_WHAT IS REQUIRED_
Translate this sentence from the course policy text into Spanish: "If you must miss an exam, it is necessary that you contact me before the exam begins."

_SUPPLIED TEXT_
══════════
A – Well written, answers the questions, and is interesting and insightful
B – Well written and answers the questions
C – Well written or answers the questions (convinces the reader that you were there)
D – attempted
Papers are due within a classweek of the colloquium presentation.  I will gladly look at papers before they are due to provide comments.

Exams
There will be two exams during the semester and a final exam during finals week.  If you must miss an exam, it is necessary that you contact me before the exam begins.  Exams require that you show ability to solve unfamiliar problems and to understand and explain mathematical concepts clearly.  The bulk of the exam questions will involve problem solving and written explanations of mathematical ideas.  The first two exams will be an hour worth of material that I will two evening hours to complete.  The final exam will be half an exam focused on the final third of the course, and half a cumulative exam.  Exams will be graded on a scale approximately (to be precisely determined by the content of each individual exam) given by
100 – 80%    A
79 – 60%    B
59 – 40%    C
39 – 20%    D
below 20%    E
For your interpretive convenience, I will also give you an exam grade converted into the decile scale.  The exams will be challenging and will require thought and creativity (like the problems).  They will not include filler questions (like the exercises) hence the full usage of the grading scale.

Feedback
Occasionally you will be given anonymous feedback forms.  Please use them to share any thoughts or concerns for how the course is running.  Remember, the sooner you tell me your concerns, the more I can do about them.  I have also created a web-site which accepts anonymous comments.  If we have not yet discussed this in class, please encourage me to create a class code.  This site may also be accessed via our course page on a link entitled anonymous feedback.  Of course, you are always welcome to approach me outside of class to discuss these issues as well.
══════════
_MATERIAL PROVIDED_
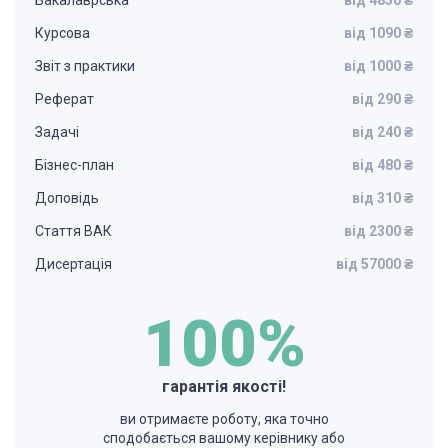
Бакалаврська
від 4850 ₴
Курсова
від 1090 ₴
Звіт з практики
від 1000 ₴
Реферат
від 290 ₴
Задачі
від 240 ₴
Бізнес-план
від 480 ₴
Доповідь
від 310 ₴
Стаття ВАК
від 2300 ₴
Дисертація
від 57000 ₴
100%
гарантія якості!
ви отримаєте роботу, яка точно
сподобається вашому керівнику або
══════════
_ANSWER BOX_
Si tienes que faltar a un examen, es necesario que te comuniques conmigo antes de que empiece el examen.